■ WHAT TO WORK ON:
1. Does each statement below agree with the passage on agricultural safeguards? For each of (a), (b) and (c), answer yes or no and quote the deciding words. (a) High bound tariffs can remove the need for a safeguard. (b) The SSG is presented as a permanent provision. (c) The passage refers to Article 20 of the AoA.
2. In the passage on agricultural safeguards, what kind of help at the international level may be considered necessary for developing countries using the general safeguards?
3. Continue the passage on agricultural safeguards from its final line.

■ TEXT UNDER STUDY:
********************

Limit the SSG for food security-related products only. This option is similar to the above except that the SSGs are limited to a selected list of products that are critical for food security. These could be basic foods and/or some other commodities that are "sensitive" from the standpoint of food security (some criteria can be set to select and limit the number of commodities). Perhaps, this could be one way to "take into account" the food security concern in the reform process, as called upon in Article 20 of the AoA.

Carefully approach the reduction of the bound tariffs. High bound tariffs can obviate the need for a safeguard as, providing the intention is not to use the full bound rate all the time, tariffs can be raised to the level required to offset a falling world price. With the tariffs now bound and facing further reductions in the next round, those countries that find it difficult to use one or more of the general GATT safeguards may need to approach tariff reductions carefully. Viewed in this way, there is a some kind of trade-off between the level of the bound tariff and accessibility to safeguards. Individual developing countries need to review their situation on this matter.

...but ultimately countries should acquire the capacity to implement the general GATT safeguards

Strengthen institutional capability to use general GATT safeguards. It is in the spirit of the WTO system that all derogations and exemptions are ultimately eliminated, thus bringing all trade within the general GATT rules. The SSG, or its another variant, may thus be viewed as, at best, a temporary provision. Ultimately, the developing countries need to strengthen their capability to use the general safeguards. This process could be moved faster through some concrete measures for technical and financial assistance, in line with similar other provisions in the current WTO agreements. At the same time, some form of independent legal assistance at the international level may be considered necessary to assist these countries in procedural matters in the use the general safeguards as and when required.

 

REFERENCES

Carson, C. 1998. The Uruguay Round Agreement on Agriculture. Paris, OECD.

FAO. 1998. The Implications of the Uruguay Round Agreement on Agriculture for developing countries: A Training Manual, by S. Healy, R. Pearce & M. Stockbridge. Rome.

********************

■ SUPPLIED MATERIAL:
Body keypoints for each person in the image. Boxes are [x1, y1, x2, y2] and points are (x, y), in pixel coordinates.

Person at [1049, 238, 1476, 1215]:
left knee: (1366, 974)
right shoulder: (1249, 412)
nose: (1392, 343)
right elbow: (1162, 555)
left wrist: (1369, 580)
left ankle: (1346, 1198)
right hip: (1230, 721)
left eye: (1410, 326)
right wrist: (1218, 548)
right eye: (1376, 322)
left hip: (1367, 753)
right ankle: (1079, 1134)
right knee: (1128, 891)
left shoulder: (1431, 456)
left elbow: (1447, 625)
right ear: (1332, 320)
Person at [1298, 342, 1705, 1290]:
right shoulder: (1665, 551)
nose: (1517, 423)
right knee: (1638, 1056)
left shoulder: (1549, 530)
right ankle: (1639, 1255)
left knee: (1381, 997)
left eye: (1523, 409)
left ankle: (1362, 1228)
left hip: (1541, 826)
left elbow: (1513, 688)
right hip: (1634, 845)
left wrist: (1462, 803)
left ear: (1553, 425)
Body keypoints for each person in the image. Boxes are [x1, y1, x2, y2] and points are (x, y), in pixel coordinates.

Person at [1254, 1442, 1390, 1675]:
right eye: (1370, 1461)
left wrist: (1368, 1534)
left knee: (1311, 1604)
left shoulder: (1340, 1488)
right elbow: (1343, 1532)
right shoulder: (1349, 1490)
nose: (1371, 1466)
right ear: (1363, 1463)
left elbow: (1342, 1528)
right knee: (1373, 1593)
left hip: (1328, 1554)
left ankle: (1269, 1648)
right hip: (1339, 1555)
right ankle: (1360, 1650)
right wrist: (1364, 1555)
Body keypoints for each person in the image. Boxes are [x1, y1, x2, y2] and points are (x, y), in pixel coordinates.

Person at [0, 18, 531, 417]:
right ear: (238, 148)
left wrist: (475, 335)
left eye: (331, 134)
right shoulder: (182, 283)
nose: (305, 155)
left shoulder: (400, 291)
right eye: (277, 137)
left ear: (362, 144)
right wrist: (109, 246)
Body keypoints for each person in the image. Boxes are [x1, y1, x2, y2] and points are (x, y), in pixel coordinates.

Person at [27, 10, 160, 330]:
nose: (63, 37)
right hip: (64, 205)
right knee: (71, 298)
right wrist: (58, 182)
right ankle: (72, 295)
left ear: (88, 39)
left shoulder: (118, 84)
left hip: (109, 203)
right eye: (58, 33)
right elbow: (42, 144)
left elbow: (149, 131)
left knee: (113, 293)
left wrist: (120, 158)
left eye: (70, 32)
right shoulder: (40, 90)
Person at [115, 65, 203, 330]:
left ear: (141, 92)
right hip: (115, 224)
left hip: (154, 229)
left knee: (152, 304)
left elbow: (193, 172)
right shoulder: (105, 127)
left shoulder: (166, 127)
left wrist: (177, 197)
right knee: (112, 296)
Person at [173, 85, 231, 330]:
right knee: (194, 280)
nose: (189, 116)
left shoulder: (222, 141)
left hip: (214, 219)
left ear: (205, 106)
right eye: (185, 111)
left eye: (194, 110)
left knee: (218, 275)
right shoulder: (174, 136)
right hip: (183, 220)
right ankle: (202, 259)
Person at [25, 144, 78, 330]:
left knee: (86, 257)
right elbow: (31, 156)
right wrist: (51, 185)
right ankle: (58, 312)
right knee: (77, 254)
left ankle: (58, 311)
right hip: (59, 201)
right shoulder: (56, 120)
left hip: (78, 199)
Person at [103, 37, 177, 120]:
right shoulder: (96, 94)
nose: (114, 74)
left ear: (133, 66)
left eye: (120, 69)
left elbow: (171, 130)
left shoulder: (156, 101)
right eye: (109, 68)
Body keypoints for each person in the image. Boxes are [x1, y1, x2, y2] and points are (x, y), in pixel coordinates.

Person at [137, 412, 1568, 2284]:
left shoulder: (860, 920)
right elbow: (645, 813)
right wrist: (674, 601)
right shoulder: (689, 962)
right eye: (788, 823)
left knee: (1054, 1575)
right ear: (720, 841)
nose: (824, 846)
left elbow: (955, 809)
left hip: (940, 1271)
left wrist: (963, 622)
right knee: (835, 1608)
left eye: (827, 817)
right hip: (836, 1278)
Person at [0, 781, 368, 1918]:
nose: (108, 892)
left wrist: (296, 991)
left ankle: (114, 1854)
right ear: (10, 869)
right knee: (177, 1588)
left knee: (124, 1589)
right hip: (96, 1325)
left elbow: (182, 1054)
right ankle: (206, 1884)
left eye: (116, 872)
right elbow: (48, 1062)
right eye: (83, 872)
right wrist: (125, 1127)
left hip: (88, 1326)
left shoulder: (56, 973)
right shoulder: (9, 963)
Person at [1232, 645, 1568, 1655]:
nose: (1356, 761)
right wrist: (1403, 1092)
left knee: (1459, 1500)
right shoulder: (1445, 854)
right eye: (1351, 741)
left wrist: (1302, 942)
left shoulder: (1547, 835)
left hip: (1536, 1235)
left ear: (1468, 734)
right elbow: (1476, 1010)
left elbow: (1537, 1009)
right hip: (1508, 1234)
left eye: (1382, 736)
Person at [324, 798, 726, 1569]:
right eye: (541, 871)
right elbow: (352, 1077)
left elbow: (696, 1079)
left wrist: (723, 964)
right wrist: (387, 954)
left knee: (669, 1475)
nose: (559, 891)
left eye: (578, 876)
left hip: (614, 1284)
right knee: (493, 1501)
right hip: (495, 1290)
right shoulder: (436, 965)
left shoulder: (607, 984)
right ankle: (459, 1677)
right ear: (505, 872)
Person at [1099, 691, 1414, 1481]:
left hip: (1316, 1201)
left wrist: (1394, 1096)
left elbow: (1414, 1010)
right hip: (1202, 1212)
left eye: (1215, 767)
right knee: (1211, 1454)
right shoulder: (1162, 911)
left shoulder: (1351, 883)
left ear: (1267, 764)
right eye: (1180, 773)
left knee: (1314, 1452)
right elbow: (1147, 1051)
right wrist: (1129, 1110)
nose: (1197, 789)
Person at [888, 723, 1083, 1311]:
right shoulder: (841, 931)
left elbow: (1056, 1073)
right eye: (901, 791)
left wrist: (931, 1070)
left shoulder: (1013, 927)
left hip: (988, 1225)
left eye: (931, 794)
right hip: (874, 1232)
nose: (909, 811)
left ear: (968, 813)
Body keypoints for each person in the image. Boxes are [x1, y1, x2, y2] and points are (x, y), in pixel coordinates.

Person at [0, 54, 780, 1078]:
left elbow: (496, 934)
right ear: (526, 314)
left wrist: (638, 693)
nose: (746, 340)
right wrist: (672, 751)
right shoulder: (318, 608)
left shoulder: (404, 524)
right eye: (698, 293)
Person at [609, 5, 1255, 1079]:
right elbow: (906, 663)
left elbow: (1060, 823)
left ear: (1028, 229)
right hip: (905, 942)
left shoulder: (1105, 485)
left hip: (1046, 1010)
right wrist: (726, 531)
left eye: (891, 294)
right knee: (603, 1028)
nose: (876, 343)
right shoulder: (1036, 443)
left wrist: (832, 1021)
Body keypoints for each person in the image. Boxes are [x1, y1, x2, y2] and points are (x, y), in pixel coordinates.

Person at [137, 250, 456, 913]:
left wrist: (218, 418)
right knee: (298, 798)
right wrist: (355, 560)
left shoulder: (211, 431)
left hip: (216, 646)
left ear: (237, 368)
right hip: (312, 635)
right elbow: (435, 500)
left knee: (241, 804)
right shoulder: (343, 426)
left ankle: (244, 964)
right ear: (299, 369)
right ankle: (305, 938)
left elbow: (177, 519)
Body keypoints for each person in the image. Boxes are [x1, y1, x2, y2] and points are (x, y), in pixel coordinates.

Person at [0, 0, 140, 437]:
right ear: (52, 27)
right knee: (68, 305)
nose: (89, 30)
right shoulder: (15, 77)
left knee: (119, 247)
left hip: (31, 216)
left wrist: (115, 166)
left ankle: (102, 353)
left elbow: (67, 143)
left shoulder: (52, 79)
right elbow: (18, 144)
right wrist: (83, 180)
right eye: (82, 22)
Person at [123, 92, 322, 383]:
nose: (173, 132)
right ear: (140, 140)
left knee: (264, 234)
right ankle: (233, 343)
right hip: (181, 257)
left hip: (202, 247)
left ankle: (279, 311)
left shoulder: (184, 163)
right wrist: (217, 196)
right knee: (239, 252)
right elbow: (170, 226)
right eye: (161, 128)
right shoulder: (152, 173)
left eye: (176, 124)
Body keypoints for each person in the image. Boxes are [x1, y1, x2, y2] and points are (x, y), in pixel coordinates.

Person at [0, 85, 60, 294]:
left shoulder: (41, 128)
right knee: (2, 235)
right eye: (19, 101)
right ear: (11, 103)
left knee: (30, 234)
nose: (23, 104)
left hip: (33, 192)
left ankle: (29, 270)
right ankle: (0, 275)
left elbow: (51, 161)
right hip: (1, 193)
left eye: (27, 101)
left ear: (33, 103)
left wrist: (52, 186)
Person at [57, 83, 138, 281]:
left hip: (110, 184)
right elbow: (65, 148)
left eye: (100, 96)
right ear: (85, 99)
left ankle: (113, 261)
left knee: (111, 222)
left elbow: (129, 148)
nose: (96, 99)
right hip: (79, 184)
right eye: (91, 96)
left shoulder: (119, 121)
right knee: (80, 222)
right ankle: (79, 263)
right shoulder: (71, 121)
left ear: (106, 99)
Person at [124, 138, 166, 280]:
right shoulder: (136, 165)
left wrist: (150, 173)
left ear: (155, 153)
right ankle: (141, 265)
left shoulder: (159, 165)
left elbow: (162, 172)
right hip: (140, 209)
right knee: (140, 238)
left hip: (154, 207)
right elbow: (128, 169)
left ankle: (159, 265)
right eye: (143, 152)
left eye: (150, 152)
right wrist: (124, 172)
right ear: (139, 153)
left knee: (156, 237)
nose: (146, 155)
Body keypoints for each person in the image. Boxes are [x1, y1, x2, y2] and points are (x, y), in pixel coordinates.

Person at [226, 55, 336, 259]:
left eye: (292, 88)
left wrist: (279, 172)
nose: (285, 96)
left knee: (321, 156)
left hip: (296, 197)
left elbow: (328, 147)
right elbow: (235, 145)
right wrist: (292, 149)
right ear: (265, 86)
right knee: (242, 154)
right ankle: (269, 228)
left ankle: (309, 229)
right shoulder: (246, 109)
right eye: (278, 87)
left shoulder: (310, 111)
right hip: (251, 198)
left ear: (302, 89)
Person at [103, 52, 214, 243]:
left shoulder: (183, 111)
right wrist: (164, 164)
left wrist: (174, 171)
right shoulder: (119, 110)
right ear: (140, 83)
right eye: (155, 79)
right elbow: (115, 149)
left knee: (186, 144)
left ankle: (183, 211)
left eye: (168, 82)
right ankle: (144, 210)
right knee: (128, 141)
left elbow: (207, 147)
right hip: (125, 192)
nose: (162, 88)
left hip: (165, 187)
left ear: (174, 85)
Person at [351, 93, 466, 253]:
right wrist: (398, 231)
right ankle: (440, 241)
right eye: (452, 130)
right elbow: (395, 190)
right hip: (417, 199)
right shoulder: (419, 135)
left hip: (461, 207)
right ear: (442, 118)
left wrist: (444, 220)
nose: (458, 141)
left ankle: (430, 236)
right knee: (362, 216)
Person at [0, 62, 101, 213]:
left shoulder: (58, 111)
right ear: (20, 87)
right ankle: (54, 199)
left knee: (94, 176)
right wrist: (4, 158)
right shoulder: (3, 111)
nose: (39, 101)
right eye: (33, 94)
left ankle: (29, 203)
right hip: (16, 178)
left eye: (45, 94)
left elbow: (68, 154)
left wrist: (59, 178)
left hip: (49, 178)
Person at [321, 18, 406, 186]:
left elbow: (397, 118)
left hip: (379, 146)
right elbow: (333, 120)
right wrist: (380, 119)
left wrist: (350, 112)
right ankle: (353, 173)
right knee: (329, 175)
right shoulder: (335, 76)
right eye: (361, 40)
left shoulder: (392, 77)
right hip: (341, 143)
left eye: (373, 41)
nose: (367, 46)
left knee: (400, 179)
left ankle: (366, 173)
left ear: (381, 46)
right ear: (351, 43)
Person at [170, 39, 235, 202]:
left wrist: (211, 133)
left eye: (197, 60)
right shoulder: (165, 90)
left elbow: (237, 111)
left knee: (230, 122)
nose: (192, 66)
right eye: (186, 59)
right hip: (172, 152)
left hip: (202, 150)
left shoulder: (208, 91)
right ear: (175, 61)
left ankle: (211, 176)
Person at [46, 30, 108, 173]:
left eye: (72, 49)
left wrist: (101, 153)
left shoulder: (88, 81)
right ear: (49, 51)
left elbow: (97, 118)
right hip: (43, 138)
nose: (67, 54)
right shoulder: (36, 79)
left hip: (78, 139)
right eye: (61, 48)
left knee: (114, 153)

********************

■ RESPONSES TO THE EXERCISE:
1.
(a) Yes: "High bound tariffs can obviate the need for a safeguard"
(b) No: "may thus be viewed as, at best, a temporary provision"
(c) Yes: "as called upon in Article 20 of the AoA"

2. Some form of independent legal assistance, to help them in procedural matters.

3.
GATT. 1994. The Results of the Uruguay Round of Multilateral Trade Negotiations: The Legal Texts. Geneva, GATT Secretariat.

Hoekman, B. & Kostecki, M. 1996. The Political Economy of the World Trading System: From GATT to WTO. Oxford, Oxford University Press.

Low, Patrick. 1997. Safeguards, antidumping, countervailing duties, and observations on administrative and technical barriers to trade. In Implementing the Uruguay Round Agreement in Latin America: The Case of Agriculture. FAO/World Bank Workshop, Santiago, Chile.

WTO. 1999. Guide to the Uruguay Round Agreements. WTO Secretariat and Kluwer Law International. The Hague.

______________________________

1 General GATT safeguards are available for all countries and all products, including agricultural products.

2 In other words, this provision cannot be invoked for products for which protection already took the form of tariff only, nor for products for which "ceiling bindings" were offered.

3 Low (1997).

4 Assuming the simple expression, Pd = Pw * (1+t), where Pd and Pw are domestic and world prices and t is the tariff rate. If Pd is to be maintained at 12.3 cents when Pw is 7.2 cents, t would have to be 71 percent. But if tariff was initially at 20 percent, the initial Pd would be 14.8 cents - to stabilize Pd at this level when Pw drops to 7.2 cents would require a tariff of 105 percent.

5 Another constraint in the use of general safeguards by the developing countries is lack of national legislation on safeguards, as WTO rules in this area are implemented through Members' national legislation.